Thursday, February 20, 2014

School class size matters to whom?

Class size has been an issue for millennia. "I contend that it is not only possible for one teacher to teach several hundred scholars at once, but that it is also essential.... The larger the number of pupils that he sees before him the greater the interest the teacher will take in his work." ~ Comenius (1592 - 1670) If Comenius were to be resurrected, he might be in line for a top job at the Fordham Institute or the American Enterprise Institute.

A new study just released by the National Education Policy Center is another resounding put down of the Comenius line. "Does Class Size Matter?" by Diane Whitmore Schanzenbach concludes that "Class size is an important determinant of student outcomes." But that is about as far as it goes. That this conclusion must be repeated over and over in every decade is evidence of the tenacity of the Comeniusites. Indeed, in 1982, my colleagues and I published the first meta-analysis of nearly a century of class size research and concluded that class size matters ... for achievement test scores. The book is apparently available now for about $170 – making it almost as rare as a copy of the Gutenberg Bible (don't buy it, incidentally).

We are long past the point of having to debate about the benefit of class size reduction for students' achievement test scores. Remove 2 students from a class of 30 and the average achievement test score will rise microscopically. Remove 5 and the gain will be barely visible. Remove 15 and the scores will go up a little bit. Who cares?! The test scores are irrelevant. Whatever it is they measure – e.g., the difference between congruent and similar triangles – will soon be lost to memory.

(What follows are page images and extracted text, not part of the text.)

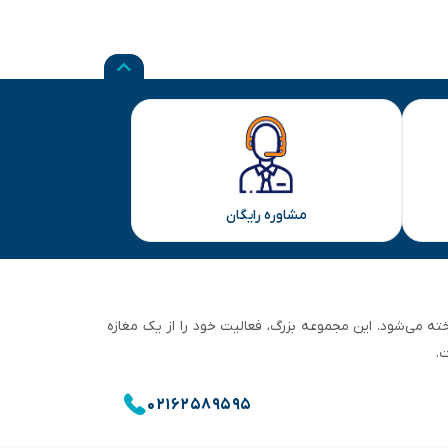
مشاوره رایگان
ان تهران شناخته می‌شود. این مجموعه بزرگ، فعالیت خود را از یک مغازه
.
۰۲۱۶۲۵۸۹۵۹۵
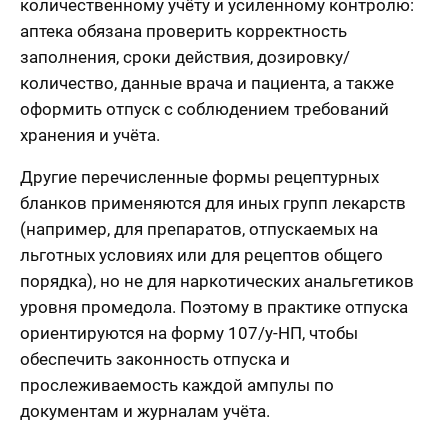
количественному учёту и усиленному контролю:
аптека обязана проверить корректность
заполнения, сроки действия, дозировку/
количество, данные врача и пациента, а также
оформить отпуск с соблюдением требований
хранения и учёта.
Другие перечисленные формы рецептурных
бланков применяются для иных групп лекарств
(например, для препаратов, отпускаемых на
льготных условиях или для рецептов общего
порядка), но не для наркотических анальгетиков
уровня промедола. Поэтому в практике отпуска
ориентируются на форму 107/у-НП, чтобы
обеспечить законность отпуска и
прослеживаемость каждой ампулы по
документам и журналам учёта.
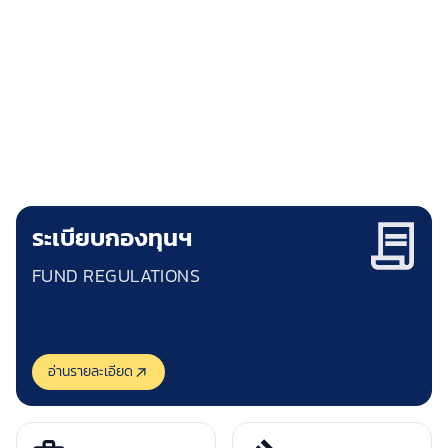
กองทุนพัฒนาการกีฬาแห่งชาติ
NATIONAL SPORTS DEVELOPMENT FUND
"ชัยชนะของคุณ คือความสำเร็จของเรา"
ระเบียบกองทุนฯ
FUND REGULATIONS
อ่านรายละเอียด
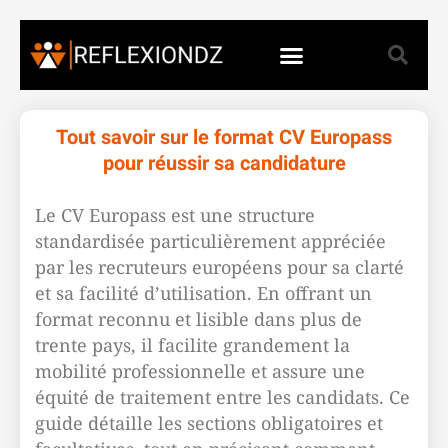
Tout savoir sur le format CV Europass
pour réussir sa candidature
Le CV Europass est une structure
standardisée particulièrement appréciée
par les recruteurs européens pour sa clarté
et sa facilité d’utilisation. En offrant un
format reconnu et lisible dans plus de
trente pays, il facilite grandement la
mobilité professionnelle et assure une
équité de traitement entre les candidats. Ce
guide détaille les sections obligatoires et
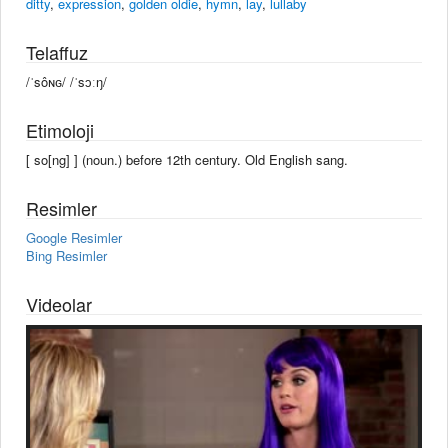
ditty
,
expression
,
golden oldie
,
hymn
,
lay
,
lullaby
Telaffuz
/ˈsôɴɢ/ /ˈsɔːŋ/
Etimoloji
[ so[ng] ] (noun.) before 12th century. Old English sang.
Resimler
Google Resimler
Bing Resimler
Videolar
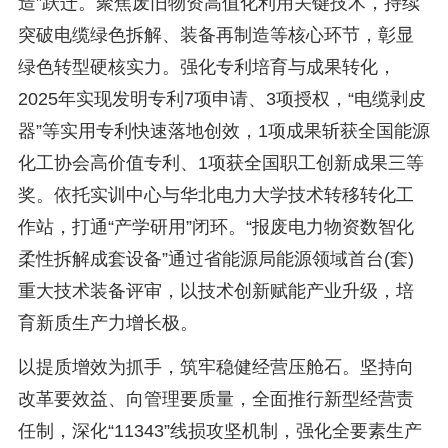
造”跃迁。聚焦废旧物资高值化利用关键技术，持续
突破电缆绿色拆解、装备再制造等核心环节，彰显
绿色转型硬核实力。强化专利培育与成果转化，
2025年实现发明专利7项申请、3项授权，“电缆剥皮
器”等实用专利快速落地创效，1项成果斩获全国能源
化工协会高价值专利、1项获全国职工创新成果三等
奖。依托实训中心与华北电力大学技术转移转化工
作站，打通“产学研用”闭环。“报废电力物资数智化
柔性拆解成套设备”通过省能源局能源领域首台(套)
重大技术装备评审，以技术创新赋能产业升级，培
育新质生产力增长极。
以提质增效为抓手，筑牢稳健经营压舱石。坚持向
改革要效益、向管理要质量，全面推行新型经营责
任制，深化“11343”线损攻坚机制，强化全要素生产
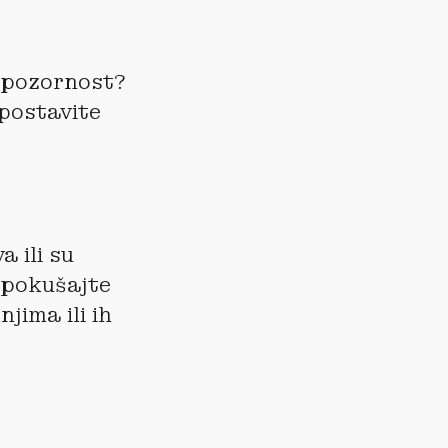
i pozornost?
 postavite
 ili su
, pokušajte
jima ili ih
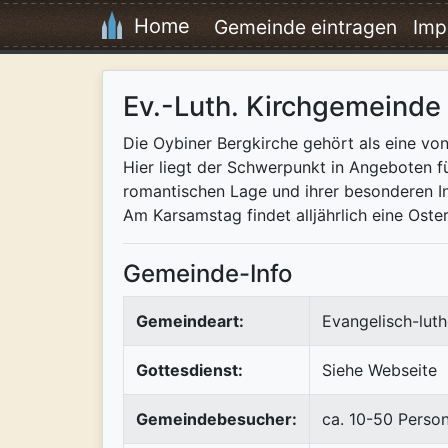
Home
Gemeinde eintragen
Imp
Ev.-Luth. Kirchgemeinde 
Die Oybiner Bergkirche gehört als eine von
Hier liegt der Schwerpunkt in Angeboten f
romantischen Lage und ihrer besonderen In
Am Karsamstag findet alljährlich eine Oste
Gemeinde-Info
Gemeindeart:
Evangelisch-luth
Gottesdienst:
Siehe Webseite
Gemeindebesucher:
ca. 10-50 Perso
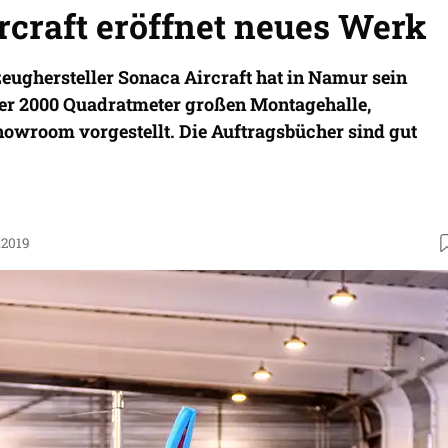
rcraft eröffnet neues Werk
eughersteller Sonaca Aircraft hat in Namur sein
er 2000 Quadratmeter großen Montagehalle,
wroom vorgestellt. Die Auftragsbücher sind gut
.2019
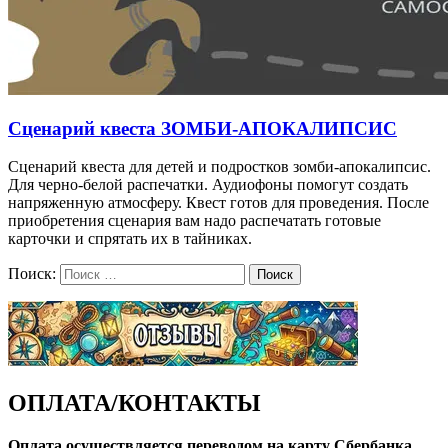
Сценарий квеста ЗОМБИ-АПОКАЛИПСИС
Сценарий квеста для детей и подростков зомби-апокалипсис.
Для черно-белой распечатки. Аудиофоны помогут создать
напряженную атмосферу. Квест готов для проведения. После
приобретения сценария вам надо распечатать готовые
карточки и спрятать их в тайниках.
Поиск:
Поиск
ОПЛАТА/КОНТАКТЫ
Оплата осуществляется переводом на карту Сбербанка
.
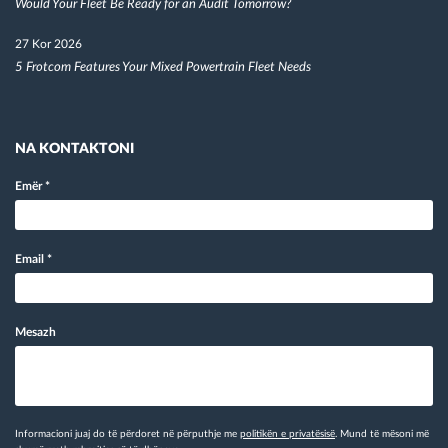
Would Your Fleet Be Ready for an Audit Tomorrow?
27 Kor 2026
5 Frotcom Features Your Mixed Powertrain Fleet Needs
NA KONTAKTONI
Emër
*
Email
*
Mesazh
Informacioni juaj do të përdoret në përputhje me
politikën e privatësisë
. Mund të mësoni më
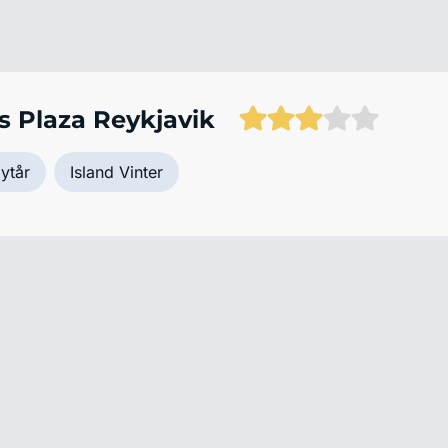
s Plaza Reykjavik
ytår
Island Vinter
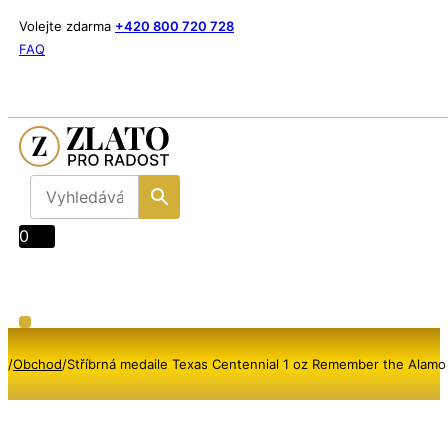
Volejte zdarma
+420 800 720 728
FAQ
0
/
Obchod
/
Stříbrná medaile Texas Centennial 1 oz Remember the Alam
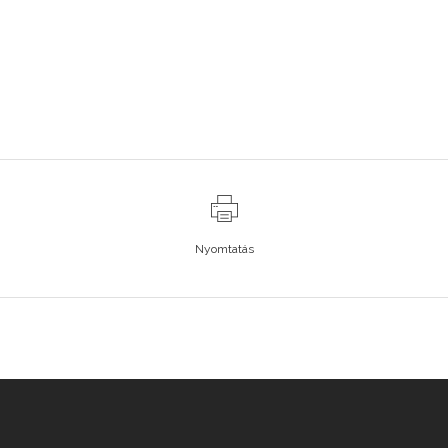
Nyomtatás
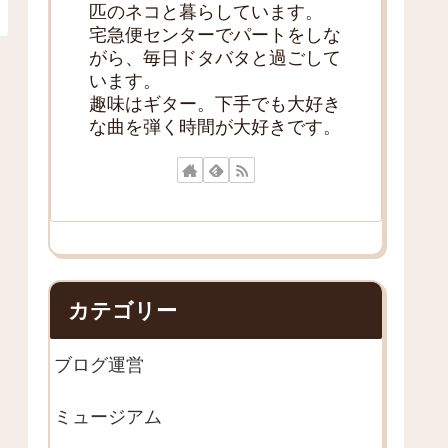
匹のネコと暮らしています。
宅急便センターでパートをしな
がら、毎日ドタバタと過ごして
います。
趣味はギター。下手でも大好き
な曲を弾く時間が大好きです。
カテゴリー
ブログ運営
ミュージアム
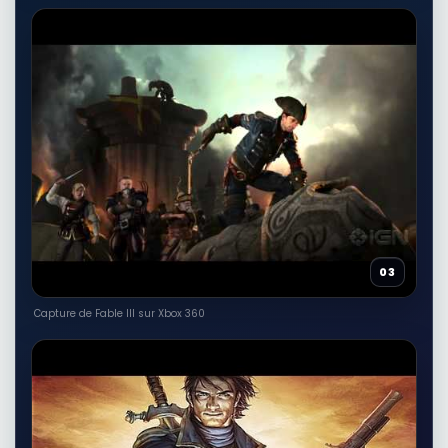
03
Capture de Fable III sur Xbox 360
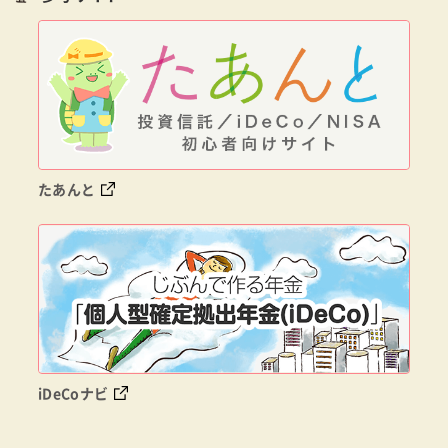
たあんと
iDeCoナビ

I can tell you who cares how big classes are. Teachers. Class size research and the arguments about it are a vestige of Puritanism. Niggling effects of class size reduction are elevated to the highest level of goodness, and the working conditions of teachers are ignored. The difference between a class size of 20 versus a class size of 30 for a high school English teacher is considerable. Lab science teachers who have to set up lessons for 25 students instead of 15 know what a 67% increase in class size means. It means more work, more stress, more time spent before the morning bell rings or after the afternoon bell.

That teachers' workloads are virtually never mentioned in the research on school class size is just amazing. And when the battle is taken to the streets, the tiny achievement benefits trump the large workload increases. What other profession would tolerate being treated this way? Would lawyers accept a 20% or even 15% increase in their workload without compensation? Would surgeons? Would professors? Class size research tells us so much about the power struggles teachers now find themselves caught in. It speaks volumes about the assault on the teaching profession and their unions.

Larry Cuban, because he is an educator, is almost alone in acknowledging that large classes make more work for teachers.